Mr. Stuessi denied that the goal of cracking down on illegal rentals was to find new affordable housing.

“I would say that while potentially illegal rentals may eventually come on the market, housing prices in the village of Greenport have become very expensive… We need to find other ways to solve the affordability crisis. That won’t do it. It’s just about this new administration enforcing the short-term rental law [and] for doing the right thing and better managing the community.”

Mr. Kramer also argued in his letter that the rest of the community benefits from legal short-term rentals like his.

“I think what Greenport’s short-term rental owners want is retail, and the restaurants and the village need to understand that our customers, our customers are pouring money into this village and if you don’t want money pouring into this village , a fine. Shut it down and we can turn into the sleepy old coastal port that Greenport has always been for 100 years. And a lot of people want that.

Mr. Kramer said that since the red letter arrived in the mail, he has been interviewing renters to find out how much and where they spend their money. He said he estimates his customers spend $1,000 a day per person on goods, services, food and other commercial vendors in the village.

“If my guests don’t spend $1,000 per person per day – this place is going to be crickets.” Frisky Oyster will be closed seven days a week. Noah’s will not be open. They will close. You will have free seats. Retailers will have nothing to do. I will not be buying Greenport t-shirts. I’m not the customer,” he said, insisting that tourists are vital to the community’s long-term interests.

Another veteran short-term rental owner who spoke to The Suffolk Times about the red letter insisted that their name not be used.

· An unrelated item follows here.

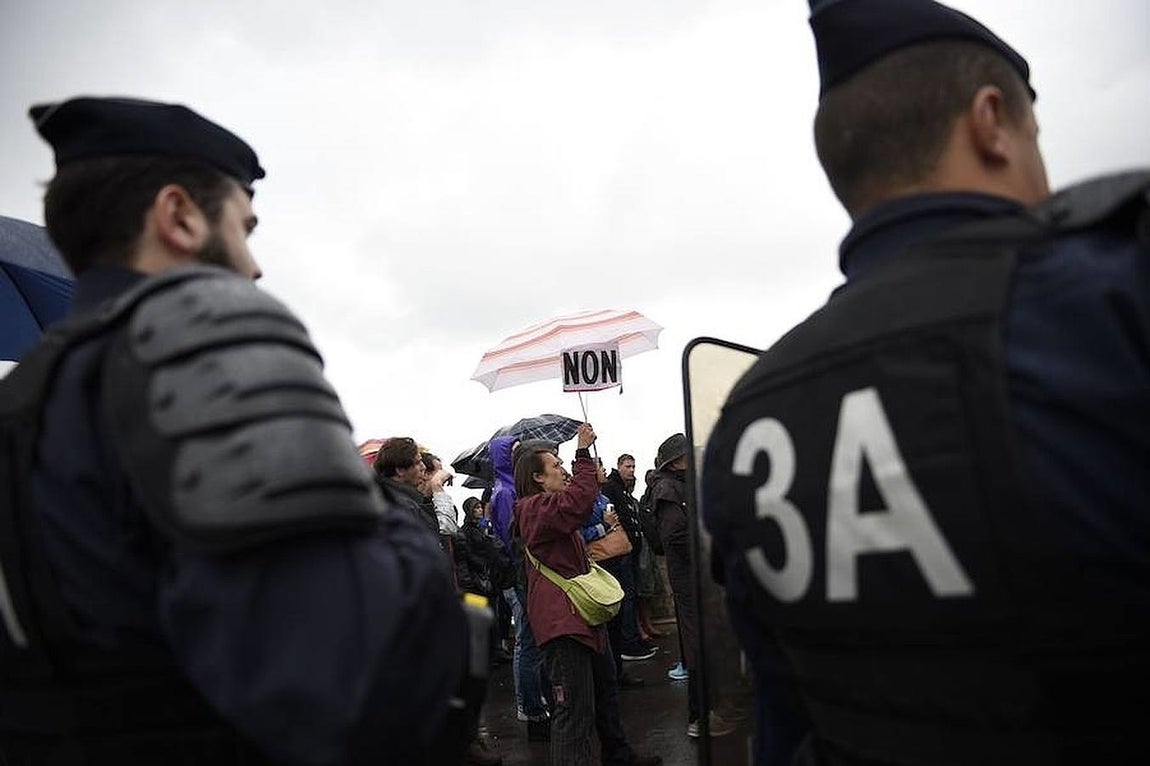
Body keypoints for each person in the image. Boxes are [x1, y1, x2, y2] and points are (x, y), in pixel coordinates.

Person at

“I think when people’s rights are actively threatened and you have an atmosphere where people are using AI [artificial intelligence] in the village to turn on their neighbors and encourage neighbors to turn on each other – that’s not really conducive to going on the record for an activity that is completely legal,” the person said.

“What really offended me is that I built my business and my life around the letter of the village code. I took the village code into account in everything we did, and when we rent, we rent within the spirit of the code.”

The homeowner said the scarlet letter was perceived as “hostile at best and frivolous at worst.”

“This village has a history of boarders and legal short-term rentals are a modern extension of that.”

Mr. Stuessi himself owns a rental property in the village that he rents out to long-term tenants. Earlier this year, he said in an interview that he aims to move his mother into the place when her house sells.